#### THE PROBLEM:
Present the source text in the items below as a Markdown table with the columns No. and Text, one numbered row per line, skipping blank lines. Leave the pictures out.

#### EXERCISE INPUT:
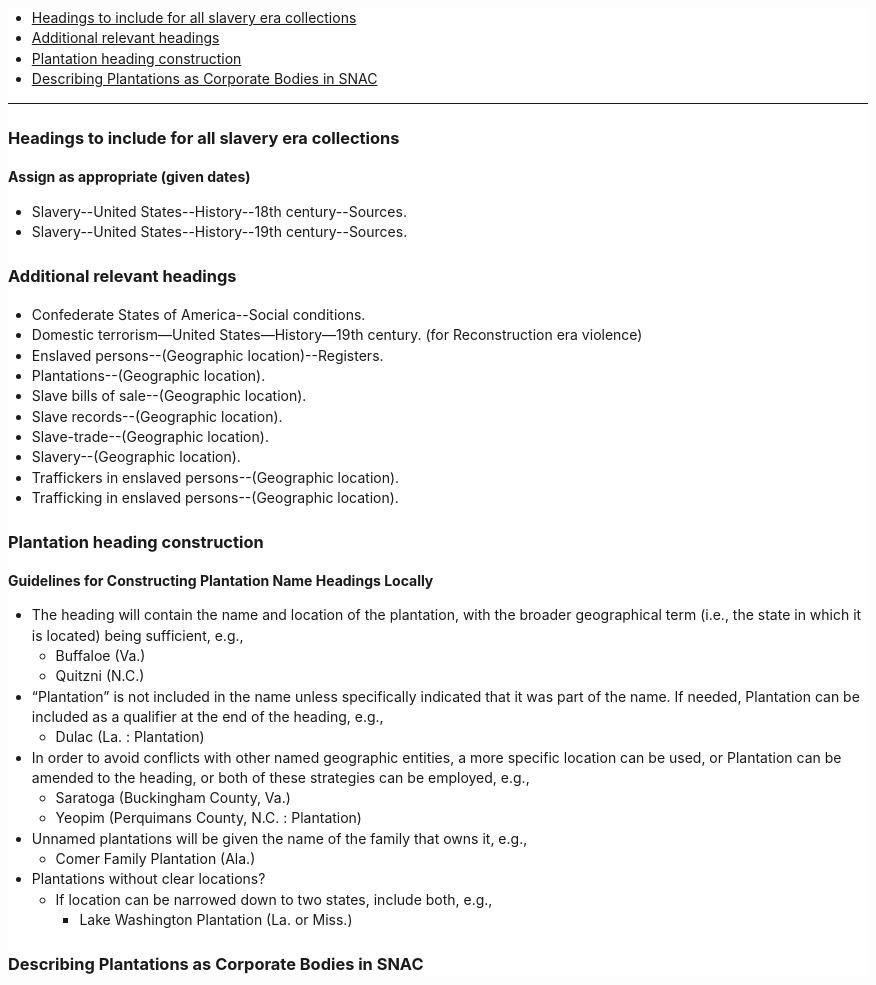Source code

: - [Headings to include for all slavery era collections](#headings-to-include-for-all-slavery-era-collections)
- [Additional relevant headings](#additional-relevant-headings)
- [Plantation heading construction](#plantation-heading-construction)
- [Describing Plantations as Corporate Bodies in SNAC](#describing-plantations-as-corporate-bodies-in-snac)

***

### Headings to include for all slavery era collections

**Assign as appropriate (given dates)**
* Slavery--United States--History--18th century--Sources.
* Slavery--United States--History--19th century--Sources.

### Additional relevant headings

* Confederate States of America--Social conditions.
* Domestic terrorism—United States—History—19th century. (for Reconstruction era violence)
* Enslaved persons--(Geographic location)--Registers.
* Plantations--(Geographic location).
* Slave bills of sale--(Geographic location).
* Slave records--(Geographic location).
* Slave-trade--(Geographic location).
* Slavery--(Geographic location).
* Traffickers in enslaved persons--(Geographic location).
* Trafficking in enslaved persons--(Geographic location).

### Plantation heading construction

**Guidelines for Constructing Plantation Name Headings Locally**


* The heading will contain the name and location of the plantation, with the broader geographical term (i.e., the state in which it is located) being sufficient, e.g.,
   - Buffaloe (Va.)
   - Quitzni (N.C.)
* “Plantation” is not included in the name unless specifically indicated that it was part of the name. If needed, Plantation can be included as a qualifier at the end of the heading, e.g.,
    - Dulac (La. : Plantation)
* In order to avoid conflicts with other named geographic entities, a more specific location can be used, or Plantation can be amended to the heading, or both of these strategies can be employed, e.g.,
    - Saratoga (Buckingham County, Va.)
    - Yeopim (Perquimans County, N.C. : Plantation)
* Unnamed plantations will be given the name of the family that owns it, e.g.,
    - Comer Family Plantation (Ala.)
* Plantations without clear locations?
    - If location can be narrowed down to two states, include both, e.g.,
        - Lake Washington Plantation (La. or Miss.)

### Describing Plantations as Corporate Bodies in SNAC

#### PROBLEM SOLUTION:
| No. | Text |
|---|---|
| 1 | Source code |
| 2 | : - [Headings to include for all slavery era collections](#headings-to-include-for-all-slavery-era-collections) |
| 3 | - [Additional relevant headings](#additional-relevant-headings) |
| 4 | - [Plantation heading construction](#plantation-heading-construction) |
| 5 | - [Describing Plantations as Corporate Bodies in SNAC](#describing-plantations-as-corporate-bodies-in-snac) |
| 6 | *** |
| 7 | ### Headings to include for all slavery era collections |
| 8 | **Assign as appropriate (given dates)** |
| 9 | * Slavery--United States--History--18th century--Sources. |
| 10 | * Slavery--United States--History--19th century--Sources. |
| 11 | ### Additional relevant headings |
| 12 | * Confederate States of America--Social conditions. |
| 13 | * Domestic terrorism—United States—History—19th century. (for Reconstruction era violence) |
| 14 | * Enslaved persons--(Geographic location)--Registers. |
| 15 | * Plantations--(Geographic location). |
| 16 | * Slave bills of sale--(Geographic location). |
| 17 | * Slave records--(Geographic location). |
| 18 | * Slave-trade--(Geographic location). |
| 19 | * Slavery--(Geographic location). |
| 20 | * Traffickers in enslaved persons--(Geographic location). |
| 21 | * Trafficking in enslaved persons--(Geographic location). |
| 22 | ### Plantation heading construction |
| 23 | **Guidelines for Constructing Plantation Name Headings Locally** |
| 24 | * The heading will contain the name and location of the plantation, with the broader geographical term (i.e., the state in which it is located) being sufficient, e.g., |
| 25 |    - Buffaloe (Va.) |
| 26 |    - Quitzni (N.C.) |
| 27 | * “Plantation” is not included in the name unless specifically indicated that it was part of the name. If needed, Plantation can be included as a qualifier at the end of the heading, e.g., |
| 28 |     - Dulac (La. : Plantation) |
| 29 | * In order to avoid conflicts with other named geographic entities, a more specific location can be used, or Plantation can be amended to the heading, or both of these strategies can be employed, e.g., |
| 30 |     - Saratoga (Buckingham County, Va.) |
| 31 |     - Yeopim (Perquimans County, N.C. : Plantation) |
| 32 | * Unnamed plantations will be given the name of the family that owns it, e.g., |
| 33 |     - Comer Family Plantation (Ala.) |
| 34 | * Plantations without clear locations? |
| 35 |     - If location can be narrowed down to two states, include both, e.g., |
| 36 |         - Lake Washington Plantation (La. or Miss.) |
| 37 | ### Describing Plantations as Corporate Bodies in SNAC |